Javier González Boix, director ejecutivo de Accenture Argentina, explicó: “Estos cambios representan tanto un riesgo como una oportunidad para los bancos”.
“Las monedas digitales podrían desplazar pagos e ingresos fuera del sistema bancario tradicional, mientras que las transacciones más inteligentes podrían situar a los bancos en el centro de una nueva revolución financiera”, agregó
El directivo continuó: “El impulso en torno a los pagos agenticos está creciendo rápidamente. No se trata solo de reducir fricciones, sino de delegación: dinero que se mueve por sí solo, a través de agentes inteligentes que actúan en nombre de los clientes”.
2. Banco omnipresente
La inteligencia artificial y las interfaces conversacionales impulsadas por GPT modifican las expectativas de los clientes.
Los usuarios esperan experiencias digitales fluidas, adaptativas y extendidas más allá de la aplicación bancaria tradicional. La interacción deberá combinar asistentes inteligentes con presencia física como elemento de confianza.
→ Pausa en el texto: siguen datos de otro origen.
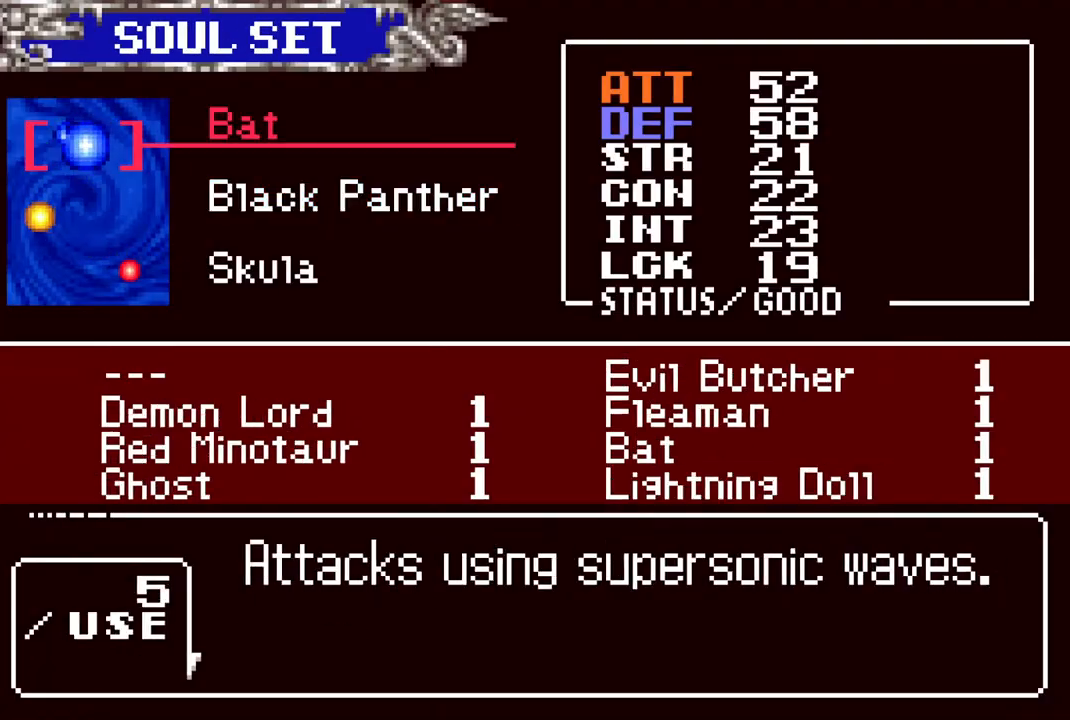
{"buttons": [], "left_stick": "center", "right_stick": "center", "events": [[17, "DPAD_UP", "up"], [83, "CROSS", "down"], [167, "CROSS", "up"]]}
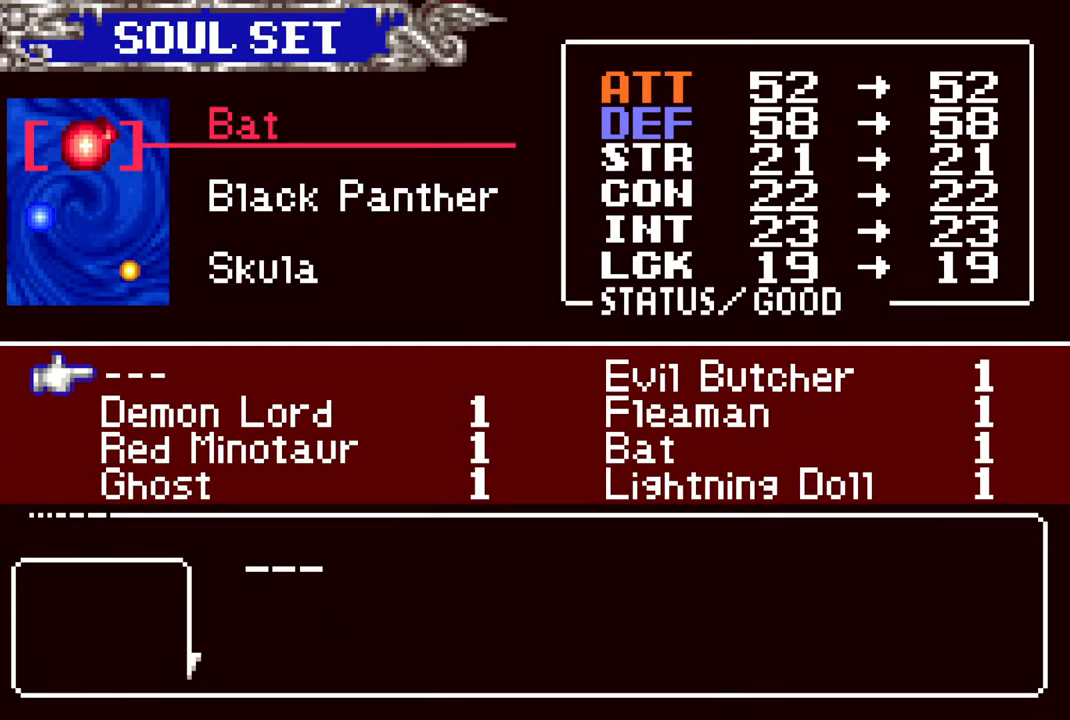
{"buttons": [], "left_stick": "center", "right_stick": "center", "events": [[50, "DPAD_DOWN", "down"], [133, "DPAD_DOWN", "up"], [300, "CIRCLE", "down"], [400, "CIRCLE", "up"]]}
González Boix destacó: “El 86% de las personas a nivel mundial confiaría en asistentes de IA de su banco principal”.
“El futuro de la experiencia digital girará en torno a asistentes inteligentes mucho más avanzados que los chatbots actuales”, continuó.
3. IA Agentica a escala
La adopción de agentes de IA se expande en la industria bancaria.
Los bancos líderes implementan agentes que operan junto a empleados y gestionan tareas definidas de manera autónoma.
El ejecutivo sostuvo: “El éxito dependerá de poner a las personas en el centro del cambio”.
“Se requiere un liderazgo sólido y con propósito, capaz de definir una visión clara y empoderar a los equipos”, prosiguió.

4. Deuda tecnológica
Durante décadas, la modernización de sistemas centrales quedó relegada.
El costo tecnológico crece aproximadamente cuatro veces más rápido que los ingresos del sector en los últimos 15 años, generando una acumulación significativa de deuda tecnológica.
El ejecutivo explicó: “La IA generativa y la automatización inteligente hoy hacen que la modernización sea más rápida y viable”.
“La oportunidad ya no es solo actualizar sistemas, sino transformar la deuda tecnológica en capital digital”, agregó.
Cuatro fuerzas impulsan esta transición:
- Agentes de IA que aceleran comprensión y despliegue de código.
- Colaboración entre bancos para compartir software core.
- Incorporación de resiliencia tecnológica estructural.
- Herramientas de gestión agentiva para CIOs.
5. Riesgo integrado
Los riesgos financieros, operacionales, cibernéticos y geopolíticos convergen y se entrelazan.
“El riesgo en los bancos no solo se está multiplicando; también se está difuminando y entrelazando”, explicó. “A pesar de invertir enormes recursos, solo el cumplimiento en delitos financieros cuesta alrededor de USD 200.000 millones al año”.
Y concluyó: “Los bancos que integren la gestión de riesgos como capacidad transversal fortalecerán resiliencia y confianza”.
6. Intensificación de la competencia
La competencia sobre depósitos y préstamos se acelera.
Las fintech avanzan sobre productos centrales. Las stablecoins impactan depósitos y el crédito privado presiona préstamos tradicionales.
González Boix afirmó:“Estos cambios representan un desafío para los cerca de USD 200 billones en depósitos y préstamos que hoy administran los bancos”.
“El camino combina movimientos defensivos y ofensivos, incluyendo nuevas alianzas estratégicas”, finalizó.